What a beautiful, sacred space. I love that you felt its spirit wrapped around you. Interesting also to think of our memory as we age as taking twists and turns. It sure seems like that to me sometimes.

Patricia Turner said...

Yes, for the first time I really got the idea of the Celtic knot. The twisting and turning and crossing over but always returning to the source. I think my life as been a bit like that. Here on Iona I am resting in the complete serenity and spirit of place. I've never been a place quite like this!

Mystic Meandering said...

I like the symbolism of the intertwining of light and dark.
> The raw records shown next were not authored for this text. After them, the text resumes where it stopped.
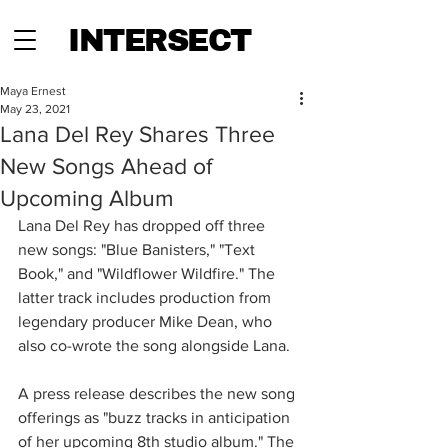
INTERSECT
Maya Ernest
May 23, 2021
Lana Del Rey Shares Three
New Songs Ahead of
Upcoming Album
Lana Del Rey has dropped off three 
new songs: "Blue Banisters," "Text 
Book," and "Wildflower Wildfire." The 
latter track includes production from 
legendary producer Mike Dean, who 
also co-wrote the song alongside Lana.
A press release describes the new song 
offerings as "buzz tracks in anticipation 
of her upcoming 8th studio album." The 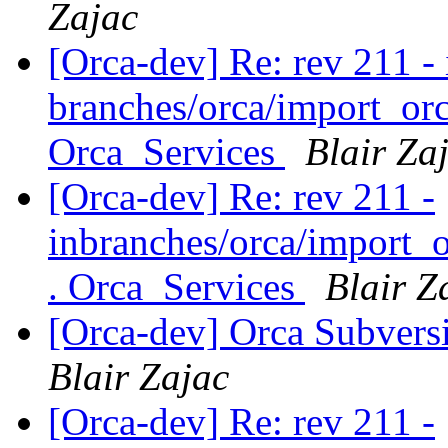
Zajac
[Orca-dev] Re: rev 211 - 
branches/orca/import_orc
Orca_Services
Blair Za
[Orca-dev] Re: rev 211 -
inbranches/orca/import_o
. Orca_Services
Blair Z
[Orca-dev] Orca Subvers
Blair Zajac
[Orca-dev] Re: rev 211 -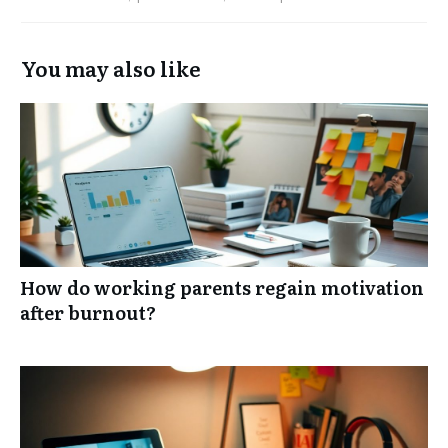
You may also like
How do working parents regain motivation
after burnout?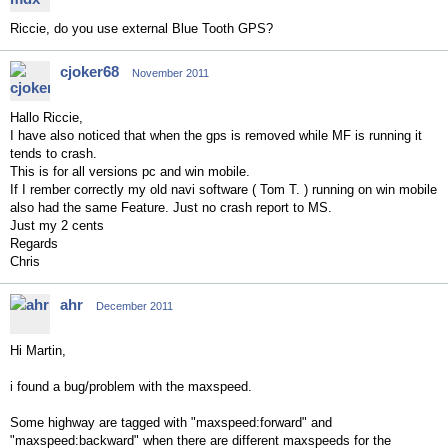
Riccie, do you use external Blue Tooth GPS?
cjoker68
November 2011
Hallo Riccie,
I have also noticed that when the gps is removed while MF is running it
tends to crash.
This is for all versions pc and win mobile.
If I rember correctly my old navi software ( Tom T. ) running on win mobile
also had the same Feature. Just no crash report to MS.
Just my 2 cents
Regards
Chris
ahr
December 2011
Hi Martin,
i found a bug/problem with the maxspeed.
Some highway are tagged with "maxspeed:forward" and
"maxspeed:backward" when there are different maxspeeds for the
In reality there is no separation, only a Divine Dance between the two in crossing over the thresholds of our lives - sometimes dark, sometimes light; a crossing back and forth between the two. Reminds me of a Rumi poem:

"The breeze at dawn has secrets to tell./Don't go back to sleep.

You must ask for what you really want./ Don't go back to sleep.

People are going back and forth across the door sill, where the two worlds touch.

The door is round and open./ Don't go back to sleep."

Patricia Turner said...

What a lovely poem, Christine and so very appropriate..."where the two worlds meet". This is truly Iona where heaven and earth intertwine in a seamless embrace and you are enclosed in a deep warmth. I leave this lovely island tomorrow but some little part of me will remain.